Der historische Kurpark Wilhelmsbad in Hanau ist eine der frühesten Landschaftsschöpfungen dieser Art in Deutschland. Der weitläufige Staatspark verbindet architektonische Highlights mit einer abwechslungsreichen Parklandschaft und lädt ganzjährig zu Spaziergängen und Entdeckungen ein.

Historischer Kurpark mit englischer Landschaftsgestaltung

Vom Kurbad zum Staatspark

Im 18. Jahrhundert ließ der spätere Landgraf von Hessen-Kassel, Wilhelm, den Park Wilhelmsbad als Kuranlage errichten. Inspiriert von englischen Landschaftsgärten gestaltete der Architekt Franz Ludwig Cancrin das Gelände mit sanften Erdwellen, Baumgruppen, Gewässern und bewusst angelegten Sichtachsen. Badehaus, Gäste- und Gesellschaftshäuser sowie das Comoedienhaus zeugen bis heute von der einstigen Bedeutung des Ortes als Kur- und Vergnügungsanlage.

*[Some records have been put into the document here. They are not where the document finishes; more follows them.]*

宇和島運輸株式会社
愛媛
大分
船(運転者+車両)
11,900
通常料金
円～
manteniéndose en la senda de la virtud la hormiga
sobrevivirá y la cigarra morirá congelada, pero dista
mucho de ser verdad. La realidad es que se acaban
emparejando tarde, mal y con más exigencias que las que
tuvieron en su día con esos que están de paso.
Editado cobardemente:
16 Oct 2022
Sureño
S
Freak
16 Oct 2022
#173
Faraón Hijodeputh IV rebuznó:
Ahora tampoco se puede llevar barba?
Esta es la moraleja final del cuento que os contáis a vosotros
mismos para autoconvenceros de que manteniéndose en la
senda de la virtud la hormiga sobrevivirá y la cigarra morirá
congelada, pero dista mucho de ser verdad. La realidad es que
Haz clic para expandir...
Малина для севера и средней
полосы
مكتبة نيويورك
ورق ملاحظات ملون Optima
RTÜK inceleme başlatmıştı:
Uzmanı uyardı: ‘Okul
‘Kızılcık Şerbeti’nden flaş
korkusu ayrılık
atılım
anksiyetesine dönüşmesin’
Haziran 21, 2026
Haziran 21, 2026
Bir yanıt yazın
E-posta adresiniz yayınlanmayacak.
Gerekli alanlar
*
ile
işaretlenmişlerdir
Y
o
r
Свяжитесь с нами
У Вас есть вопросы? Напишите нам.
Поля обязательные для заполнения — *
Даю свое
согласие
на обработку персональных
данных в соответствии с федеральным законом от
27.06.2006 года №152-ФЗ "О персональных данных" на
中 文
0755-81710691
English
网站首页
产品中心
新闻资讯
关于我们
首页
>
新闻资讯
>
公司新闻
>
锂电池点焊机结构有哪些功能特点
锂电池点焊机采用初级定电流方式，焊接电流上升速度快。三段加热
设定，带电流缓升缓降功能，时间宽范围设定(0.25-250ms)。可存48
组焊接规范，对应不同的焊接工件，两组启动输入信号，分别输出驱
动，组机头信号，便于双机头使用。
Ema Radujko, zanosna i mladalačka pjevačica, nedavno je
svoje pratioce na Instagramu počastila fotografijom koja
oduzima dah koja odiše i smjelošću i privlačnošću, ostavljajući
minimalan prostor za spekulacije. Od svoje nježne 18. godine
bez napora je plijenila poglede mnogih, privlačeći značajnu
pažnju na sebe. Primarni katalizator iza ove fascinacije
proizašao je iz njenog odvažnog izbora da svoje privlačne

Architektur, Natur und besondere Orte entdecken

Heute ist der Staatspark Hanau-Wilhelmsbad ein frei zugänglicher Landschaftspark mit zahlreichen Sehenswürdigkeiten. Die als Ruine konzipierte Burg, die Pyramide als Erinnerungsort, das historische Karussell, das Comoedienhaus und das Hessische Puppen- und Spielzeugmuseum prägen das Bild des Parks. Alte Baumriesen, Teiche und weite Wiesenflächen machen den Park zu einem attraktiven Ziel für Spaziergänge, Familienausflüge und kulturhistorisch Interessierte.

Besuch und Führungen

Der historische Landschaftspark ist ganzjährig geöffnet und kostenfrei zugänglich. Ergänzend werden saisonale Führungen durch die Burgruine und den Park angeboten, die einen vertiefenden Einblick in Geschichte, Architektur und Gartengestaltung geben. Gastronomische Angebote in der Nähe des Parks runden den Besuch ab.